Lezen: Efeze 2:4-7 Maar God, Die rijk is in barmhartigheid, heeft ons door Zijn grote liefde, waarmee Hij ons liefgehad heeft, ook toen wij dood waren door de overtredingen, met Christus levend gemaakt – uit genade bent u zalig geworden – en heeft ons met Hem opgewekt en met Hem in de hemelse gewesten gezet in Christus Jezus, opdat Hij in de komende eeuwen de allesovertreffende rijkdom van Zijn genade zou bewijzen, door de goedertierenheid over ons in Christus Jezus.
Stem: Zo staat de Bijbel vol met beloften van leven. “Ik leef, en u zult leven”, zegt Jezus tegen Zijn discipelen. Als een belofte voor ieder staat er in Psalm 69: “U die God zoekt, uw hart zal leven.” Het eeuwige leven mogen wij als een erfenis ontvangen, om Jezus’ wil! En dat leven begint al zodra wij in Hem geloven: “Voorwaar, voorwaar, Ik zeg u: Wie in Mij gelooft, heeft eeuwig leven”.

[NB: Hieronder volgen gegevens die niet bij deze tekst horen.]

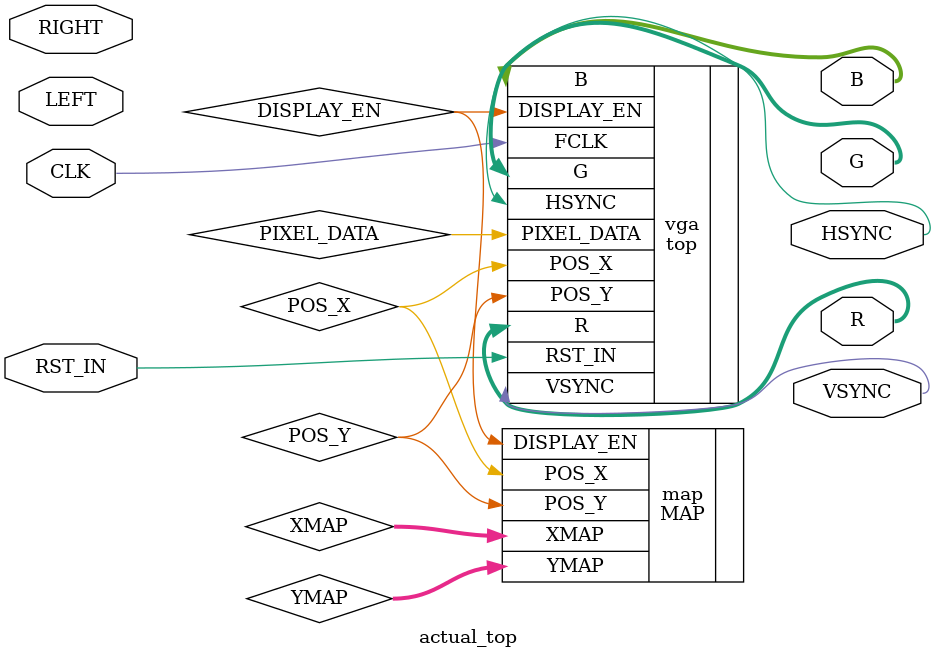
<source format=v>
`timescale 1ns / 1ps

module actual_top(  input LEFT,
                    input RIGHT,
                    input CLK,
                    input RST_IN,
                    output [2:0] R,
                    output [2:0] G,
                    output [1:0] B,
                    output HSYNC,
                    output VSYNC
);

wire POS_X, POS_Y;
wire DISPLAY_EN;
wire [5:0] XMAP;
wire [4:0] YMAP;
    
top vga (
		.FCLK(CLK),
		.PIXEL_DATA(PIXEL_DATA),
		.DISPLAY_EN(DISPLAY_EN),
		.POS_X(POS_X),
		.POS_Y(POS_Y),
		.R(R),
		.G(G),
		.B(B),
		.HSYNC(HSYNC),
		.VSYNC(VSYNC),
		.RST_IN(RST_IN));
    
MAP map(.POS_X(POS_X), 
        .POS_Y(POS_Y), 
        .DISPLAY_EN(DISPLAY_EN),
        .XMAP(XMAP),
        .YMAP(YMAP));

// if (left^right)      if (left) paddle_pos -= 1 else paddle_pos += 1

    always@(*) begin
          if (((XMAP >= 5 || XMAP <= 40) && (YMAP == 1 || YMAP == 31))||
                ((YMAP >= 1 || YMAP <= 31) && (XMAP == 5 || XMAP == 40)))
                        PIXEL_DATA[7:0] = 8'b11111111;  
          else          PIXEL_DATA[7:0] = 8'b00000000; 
    end
endmodule

</source>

Gedicht: Naar Openbaring 7:13-17 Wie zijn het die daar komen In stralend wit gekleed? Hun rouw is weggenomen – De maaltijd is gereed! Zij komen, groot en klein, Uit angst en uit verdrukking En zingen in verrukking: Voorbij is alle pijn! Zij hebben hun gewaden Gewassen in het bloed: Het Lam heeft in genade Voor hen de schuld geboet! Hun lied klinkt, hoog van toon Want dag en nacht vereren Zij God, de Heer’ der heren Lofzingend voor de troon! Gods tent zal bij hen wezen, Hij zelf: de Vredevorst! Daar zal geen hitte wezen Geen honger en geen dorst; Daar zal met stok en staf Het Lam de schapen weiden, Hen naar het water leiden – Hun tranen wist Hij af! A.F. Troost Dankgebed
Zingen: Dankt, dankt nu allen God Dankt, dankt nu allen God Met blijde feestgezangen! Van Hem is 't heug'lijk lot, Het heil, dat wij ontvangen. Hij ziet in Christus ons Altijd genadig aan, En heeft ons dag aan dag Met goedheid overlaân. Lof, eer en prijs zij God Door aller scheps'len tongen, Op zijne hemeltroon Aanbiddend toegezongen: De Vader en de Zoon, Die met de Heil'ge Geest, Drie-enig God, steeds blijft, En immer is geweest!
Na afloop krijgt u op uw zitplaats koffie en thee aangeboden.
De Hervormde Vrouwen Dienst wenst u Gods zegen op het Paasfeest.